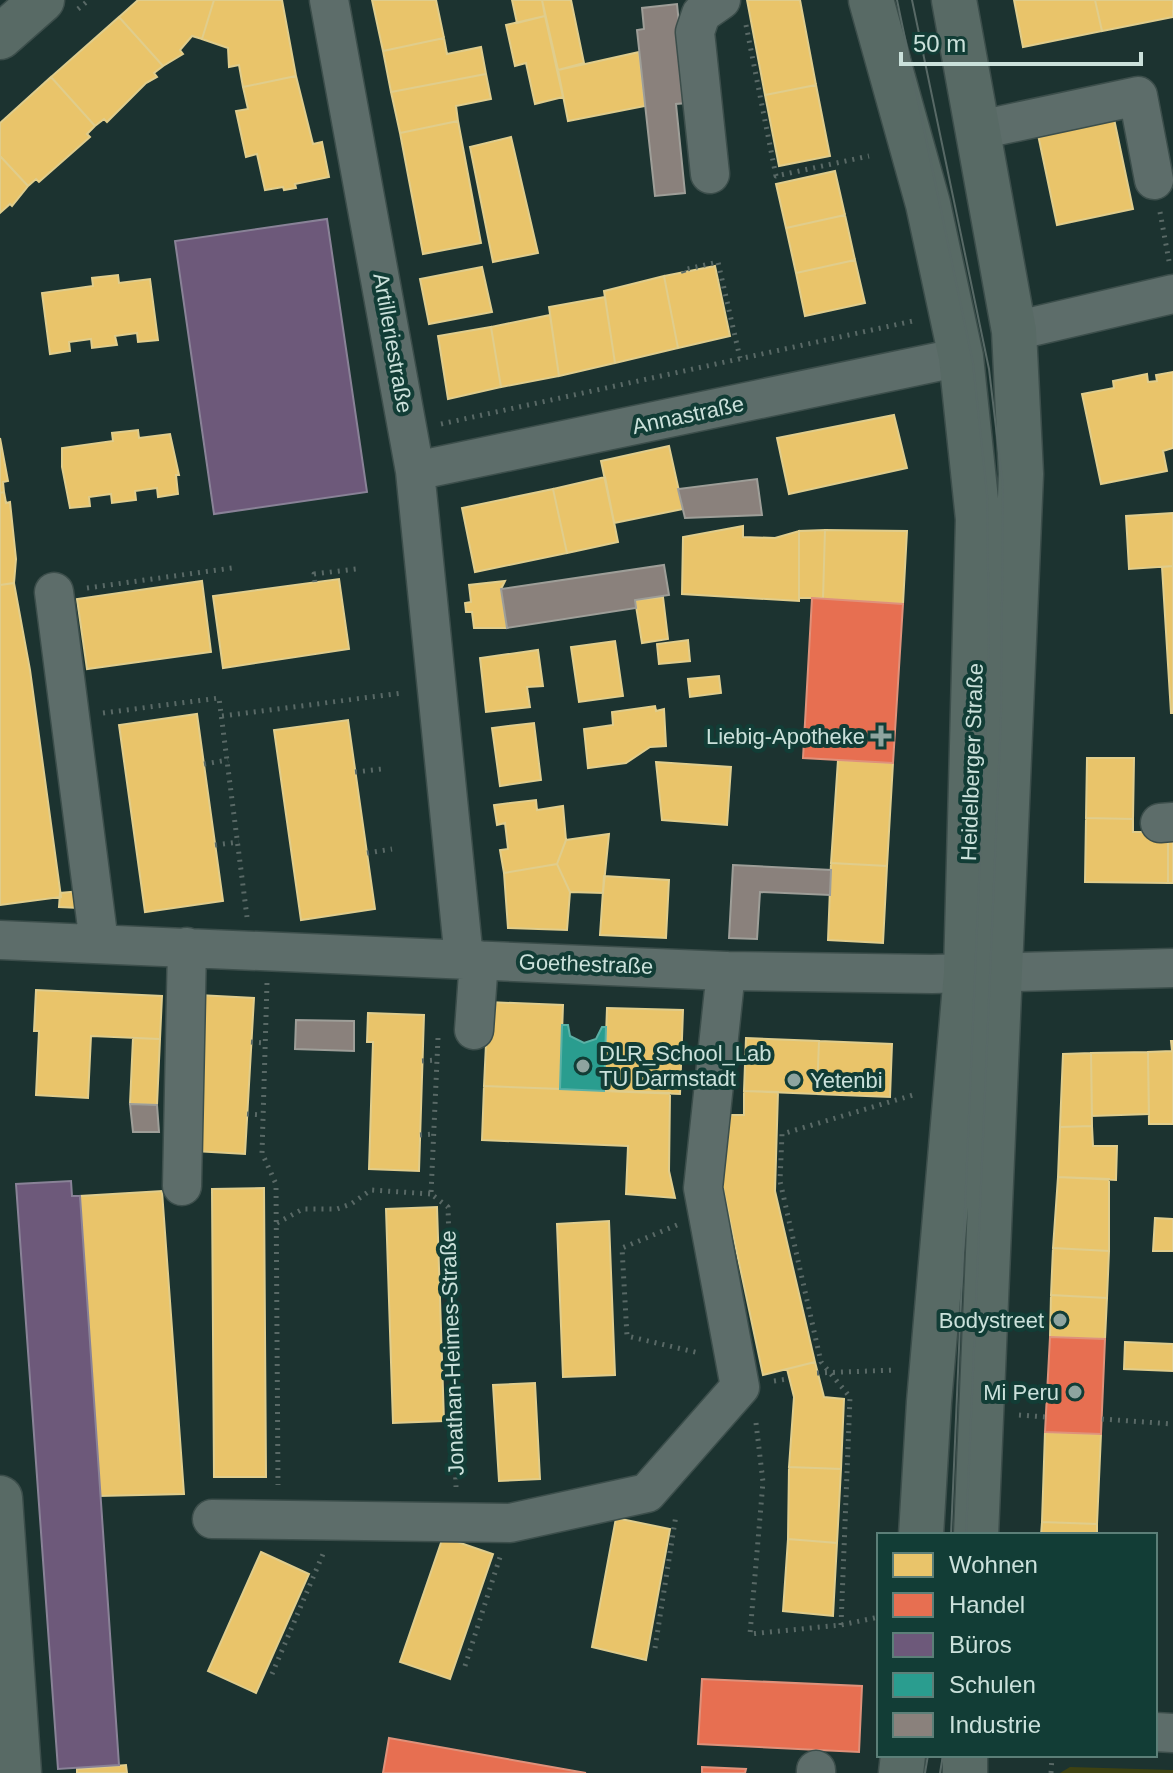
<svg xmlns="http://www.w3.org/2000/svg" width="1173" height="1773" viewBox="0 0 1173 1773" font-family="Arial,sans-serif">
  <style>
    .green { fill: #3e4212 }
    .homes { fill: #e9c46a; stroke: #e0cd8c; stroke-width: 2 }
    .shops { fill: #e76f51; stroke: #df917a; stroke-width: 2 }
    .offices { fill: #6d597a; stroke: #898297; stroke-width: 2 }
    .schools { fill: #2a9d8f; stroke: #5ab1a6; stroke-width: 2 }
    .industry { fill: #8a817c; stroke: #9e9e98; stroke-width: 2 }
    .lines { fill: none; stroke-linecap: round; stroke-linejoin: round }
    .minor-casing { stroke: #3c4e4b; stroke-width: 41 }
    .major-casing { stroke: #3c4e4b; stroke-width: 47 }
    .path { stroke: #596966; stroke-width: 5; stroke-dasharray: 2 6; stroke-linecap: butt }
    .minor { stroke: #5d6d6a; stroke-width: 38 }
    .major { stroke: #586a65; stroke-width: 44 }
    .tram { stroke: #586966; stroke-width: 2 }
    .poi-dot { fill: #8ea49f; stroke: #123d36; stroke-width: 3 }
    .labels { text-anchor: middle; dominant-baseline: central; stroke-width: 8; stroke-linejoin: round; paint-order: stroke }
    .street-label { font-size: 22px; fill: #cbe1db; stroke: #123d36 }
    .poi-label { font-size: 22px; fill: #cbe1db; stroke: #123d36; text-anchor: end }
  </style>
  <rect width="100%" height="100%" fill="#1c3330"/>
  <path class="green" d="M1070 1767 1173 1770V1773H1060Z"/>
  <path class="homes" d="M138 0H214L202 39 192 36 180 50 183 54 163 66 119 17Z
    M214 0H282L296 76 243 87 239 65 229 67 228 48 202 39Z
    M372 0H436L444 38 383 51Z
    M512 0H542L545 16 517 23Z
    M542 0H571L584 63 558 70Z
    M747 0H800L816 85 765 95Z
    M1014 0H1095L1102 31 1023 47Z
    M1095 0H1173V17L1102 31Z
    M545 16 563 97 535 104 526 63 515 66 506 25Z
    M119 17 163 66 154 73 157 77 146 83 107 122 104 119 95 126 51 77Z
    M444 38 447 54 481 47 486 74 391 92 383 51Z
    M639 52 645 106 568 121 558 70Z
    M486 74 491 99 456 106 458 121 400 133 391 92Z
    M296 76 313 144 322 142 329 177 295 184 296 188 284 190 283 187 265 190 257 154 246 157 236 111 248 109 243 87Z
    M51 77 95 126 87 134 90 137 39 182 36 179 28 186 0 156V123Z
    M816 85 830 156 779 166 765 95Z
    M1113 114 1133 209 1057 225 1037 130Z
    M458 121 481 243 423 254 400 133Z
    M511 137 538 253 493 262 470 147Z
    M0 156 28 186 12 206 10 204 0 213Z
    M835 171 845 215 786 228 776 184Z
    M845 215 855 260 796 273 786 228Z
    M855 260 865 303 805 316 796 273Z
    M715 266 730 336 678 348 664 276Z
    M482 267 492 312 429 324 420 279Z
    M118 275 119 283 150 279 158 340 138 342 137 333 115 336 117 345 92 348 91 339 69 342 70 351 50 354 42 293 93 286 92 278Z
    M664 276 678 348 615 363 604 291Z
    M605 297 615 363 559 376 549 307Z
    M550 315 559 376 501 387 491 327Z
    M491 327 501 387 448 399 438 336Z
    M1173 372V448L1163 451 1167 471 1101 484 1082 394 1114 388 1113 381 1147 374 1148 382 1157 381 1156 375Z
    M894 415 907 468 789 494 777 438Z
    M138 430 139 438 170 434 179 475H176L178 494 158 497 157 488 135 491 136 500 112 503 111 494 89 497 90 506 70 508 62 467V448L113 441 112 433Z
    M0 438 8 481 3 482 4 492 0 493Z
    M669 446 683 509 614 523 601 461Z
    M605 477 618 542 567 553 553 489Z
    M553 489 567 553 475 572 462 508Z
    M4 492 6 503 10 502 16 559 14 583 0 585V493Z
    M1173 513V566L1129 569 1126 516Z
    M743 526V537L775 538 799 531V601L682 594 683 537Z
    M825 530 907 531 903 604 823 599Z
    M825 530 823 598H799V531Z
    M1173 566V713H1171L1162 567Z
    M339 579 349 649 223 668 213 596Z
    M202 581 211 652 87 669 77 599Z
    M505 581 501 589 507 628H474L472 612H466L465 603 471 602 469 585Z
    M14 583 30 670 61 897 0 905V585Z
    M663 597 668 639 642 643 635 600Z
    M688 640 690 661 659 664 657 644Z
    M615 641 623 696 579 702 571 647Z
    M538 650 543 686 527 687 530 707 486 712 480 658Z
    M719 676 721 693 690 697 688 679Z
    M655 706 656 711 664 709 666 746 650 747 626 763 588 768 584 729 613 725 612 712Z
    M197 714 223 901 145 912 119 725Z
    M348 720 375 909 301 920 274 730Z
    M534 723 541 780 500 786 492 728Z
    M1087 758H1134L1133 819 1086 818Z
    M838 760 893 763 887 866 831 863Z
    M656 762 731 767 727 825 662 820Z
    M536 800 537 810 563 806 566 840 557 864 504 873 500 850 508 849 505 823 497 825 494 805Z
    M1086 818 1133 819V832H1168V883L1085 882Z
    M1168 832H1173V883H1168Z
    M609 834 603 893 570 892 557 864 566 840Z
    M831 863 887 866 883 943 828 940Z
    M557 864 570 892 567 930 508 928 504 873Z
    M604 876 669 880 666 938 600 935Z
    M80 891 79 908 59 907 60 893Z
    M36 990 162 996 160 1039 91 1036 88 1098 36 1095 39 1031H34Z
    M198 995 254 998 245 1154 195 1151Z
    M488 1002 563 1005 560 1089 484 1086Z
    M607 1008 683 1010 680 1094 604 1091Z
    M368 1013 424 1015 419 1171 369 1169 373 1042H367Z
    M133 1038 160 1039 157 1105 130 1104Z
    M746 1038 819 1041 817 1094 744 1091Z
    M819 1041 892 1044 890 1097 817 1094Z
    M1171 1041H1173V1124H1149L1148 1052 1172 1051Z
    M1148 1052 1149 1114 1092 1116 1091 1053Z
    M1091 1053 1092 1126 1060 1127 1063 1054Z
    M484 1086 670 1093 669 1171 675 1198 626 1194 628 1146 482 1140Z
    M744 1091 778 1092 775 1191 815 1362 763 1375 722 1183 725 1115H744Z
    M1092 1126 1093 1146H1117L1116 1180 1058 1177 1060 1127Z
    M1058 1177 1109 1179V1251L1053 1248Z
    M264 1188 266 1477H214L212 1189Z
    M162 1191 184 1494 99 1496 80 1196Z
    M437 1207 444 1421 393 1423 386 1209Z
    M1155 1218 1173 1219V1251H1153Z
    M609 1221 615 1375 563 1377 557 1224Z
    M1053 1248 1109 1251 1107 1298 1051 1295Z
    M1051 1295 1107 1298 1105 1339 1050 1337Z
    M1125 1342 1173 1344V1371L1124 1369Z
    M815 1362 824 1397 844 1399 841 1469 789 1467 794 1397 787 1369Z
    M535 1383 540 1479 499 1481 493 1385Z
    M1045 1432 1101 1434 1097 1524 1042 1522Z
    M789 1467 841 1469 837 1543 788 1539Z
    M616 1518 670 1529 646 1660 592 1647Z
    M1042 1522 1097 1524V1535H1041Z
    M443 1537 493 1554 450 1679 400 1662Z
    M788 1539 837 1543 833 1616 783 1611Z
    M261 1552 309 1574 256 1693 208 1671Z
    M126 1765 127 1773H77V1769Z"/>
  <path class="shops" d="M812 598 903 604 893 763 803 758Z
    M1050 1337 1105 1339 1101 1434 1045 1432Z
    M702 1679 862 1686 859 1752 698 1744Z
    M389 1738 586 1773H383Z
    M702 1767 746 1769 745 1773H702Z"/>
  <path class="offices" d="M327 219 367 492 214 514 175 241Z
    M71 1181 72 1196H80L119 1765 58 1769 16 1184Z"/>
  <path class="schools" d="M562 1025H568L570 1036 584 1043 596 1039 602 1027H606L604 1091 560 1089Z"/>
  <path class="industry" d="M677 4 687 103 676 104 685 193 655 196 637 30 644 29 642 8Z
    M757 479 762 515 685 518 678 489Z
    M664 565 669 595 635 600 636 608 507 628 501 589Z
    M733 865 831 870 830 895 760 892 757 939 729 938Z
    M296 1020 354 1021V1051L295 1049Z
    M130 1104 157 1105 159 1132H133Z"/>
  <g class="lines">
    <g class="minor-casing">
      <path id="minor" d="M329 0 415 471 464 959
        M979 130 1138 96 1154 180
        M710 174 695 32 701 14 721 0
        M1014 331 1173 294
        M415 471 961 357
        M54 592 99 943
        M1160 823 1173 822
        M0 940 726 971 932 974 1173 968
        M474 1030 479 960
        M182 1186 187 947
        M212 1519 510 1523 647 1493 740 1387 703 1188 726 971
        M1155 1732 1173 1733
        M816 1773V1770"/>
    </g>
    <g class="major-casing">
      <path id="major" d="M871 0 928 204 961 357 978 519 966 974 929 1402 921 1535
        M954 0 1014 331 1021 474 976 1535
        M0 37 42 0
        M0 1498 19 1773
        M901 1773 903 1755
        M965 1773V1755"/>
    </g>
    <path class="path" d="M78 9 89 0
      M746 25 776 176 869 156
      M1160 212 1169 261
      M684 273 683 270 718 262 740 358
      M441 424 913 321
      M315 582 314 574 356 569
      M87 588 232 568
      M103 713 219 698 247 917
      M222 716 403 693
      M204 764 228 760
      M355 772 382 769
      M215 845 239 842
      M367 853 392 849
      M267 983 262 1153 276 1184 278 1485
      M438 1038 431 1194 448 1207 456 1487
      M251 1042 265 1043
      M422 1061 437 1060
      M247 1114 263 1115
      M420 1135 434 1134
      M277 1223 303 1209H337L351 1204 371 1190 431 1194
      M677 1225 622 1248 627 1336 699 1353
      M817 1373 896 1370
      M774 1381 788 1379
      M1019 1415 1046 1417
      M1102 1419 1173 1424
      M756 1423 763 1482 750 1634 841 1625 879 1617
      M841 1625 850 1397 821 1362 780 1181 782 1134 913 1095
      M655 1648 676 1515
      M465 1666 500 1557
      M272 1674 323 1554
      M1051 1773 1052 1755"/>
    <use href="#minor" class="minor"/>
    <use href="#major" class="major"/>
    <path class="tram" d="M897 0 973 363 987 494 989 648 951 1535
      M912 0 989 369 1003 487 1001 718 966 1535
      M925 1773 928 1755
      M940 1773 943 1755"/>
  </g>
  <g class="poi-dot">
    <path d="M877 724h8v8h8v8h-8v8h-8v-8h-8v-8h8z"/>
    <circle cx="583" cy="1066" r="8"/>
    <circle cx="794" cy="1080" r="8"/>
    <circle cx="1060" cy="1320" r="8"/>
    <circle cx="1075" cy="1392" r="8"/>
  </g>
  <g class="labels">
    <g class="street-label">
      <text transform="translate(393 343) rotate(80)">Artilleriestraße</text>
      <text transform="translate(688 415) rotate(-12)">Annastraße</text>
      <text transform="translate(972 762) rotate(-88)">Heidelberger Straße</text>
      <text transform="translate(586 964) rotate(2)">Goethestraße</text>
      <text transform="translate(452 1353) rotate(-92)">Jonathan-Heimes-Straße</text>
    </g>
    <g class="poi-label">
      <text x="865" y="736">Liebig-Apotheke</text>
      <text x="599" y="1053" text-anchor="start">DLR_School_Lab<tspan x="599" dy="25">TU Darmstadt</tspan></text>
      <text x="810" y="1080" text-anchor="start">Yetenbi</text>
      <text x="1044" y="1320">Bodystreet</text>
      <text x="1059" y="1392">Mi Peru</text>
    </g>
  </g>
  <rect x="877" y="1533" width="280" height="224" fill="#123d36" stroke="#5c7f78" stroke-width="2"/>
  <rect x="893" y="1553" width="40" height="24" fill="#e9c46a" stroke="#5c7f78" stroke-width="2"/>
  <text x="949" y="1573" font-size="24" fill="#cbe1db">Wohnen</text>
  <rect x="893" y="1593" width="40" height="24" fill="#e76f51" stroke="#5c7f78" stroke-width="2"/>
  <text x="949" y="1613" font-size="24" fill="#cbe1db">Handel</text>
  <rect x="893" y="1633" width="40" height="24" fill="#6d597a" stroke="#5c7f78" stroke-width="2"/>
  <text x="949" y="1653" font-size="24" fill="#cbe1db">Büros</text>
  <rect x="893" y="1673" width="40" height="24" fill="#2a9d8f" stroke="#5c7f78" stroke-width="2"/>
  <text x="949" y="1693" font-size="24" fill="#cbe1db">Schulen</text>
  <rect x="893" y="1713" width="40" height="24" fill="#8a817c" stroke="#5c7f78" stroke-width="2"/>
  <text x="949" y="1733" font-size="24" fill="#cbe1db">Industrie</text>
  <path d="M901 52v12h240v-12" fill="none" stroke="#cbe1db" stroke-width="4"/>
  <text x="913" y="52" font-size="24" fill="#cbe1db" stroke="#123d36" stroke-width="6" paint-order="stroke">50 m</text>
</svg>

=-=-=

PROBLEM DESCRIPTION ▸
Everything from the line with "M825 530 907 531 903 604 823 599Z" through the line with "M488 1002 563 1005 560 1089 484 1086Z" in the listing above must be retyped exactly, with nothing added.

TASK RESPONSE ▸
    M825 530 907 531 903 604 823 599Z
    M825 530 823 598H799V531Z
    M1173 566V713H1171L1162 567Z
    M339 579 349 649 223 668 213 596Z
    M202 581 211 652 87 669 77 599Z
    M505 581 501 589 507 628H474L472 612H466L465 603 471 602 469 585Z
    M14 583 30 670 61 897 0 905V585Z
    M663 597 668 639 642 643 635 600Z
    M688 640 690 661 659 664 657 644Z
    M615 641 623 696 579 702 571 647Z
    M538 650 543 686 527 687 530 707 486 712 480 658Z
    M719 676 721 693 690 697 688 679Z
    M655 706 656 711 664 709 666 746 650 747 626 763 588 768 584 729 613 725 612 712Z
    M197 714 223 901 145 912 119 725Z
    M348 720 375 909 301 920 274 730Z
    M534 723 541 780 500 786 492 728Z
    M1087 758H1134L1133 819 1086 818Z
    M838 760 893 763 887 866 831 863Z
    M656 762 731 767 727 825 662 820Z
    M536 800 537 810 563 806 566 840 557 864 504 873 500 850 508 849 505 823 497 825 494 805Z
    M1086 818 1133 819V832H1168V883L1085 882Z
    M1168 832H1173V883H1168Z
    M609 834 603 893 570 892 557 864 566 840Z
    M831 863 887 866 883 943 828 940Z
    M557 864 570 892 567 930 508 928 504 873Z
    M604 876 669 880 666 938 600 935Z
    M80 891 79 908 59 907 60 893Z
    M36 990 162 996 160 1039 91 1036 88 1098 36 1095 39 1031H34Z
    M198 995 254 998 245 1154 195 1151Z
    M488 1002 563 1005 560 1089 484 1086Z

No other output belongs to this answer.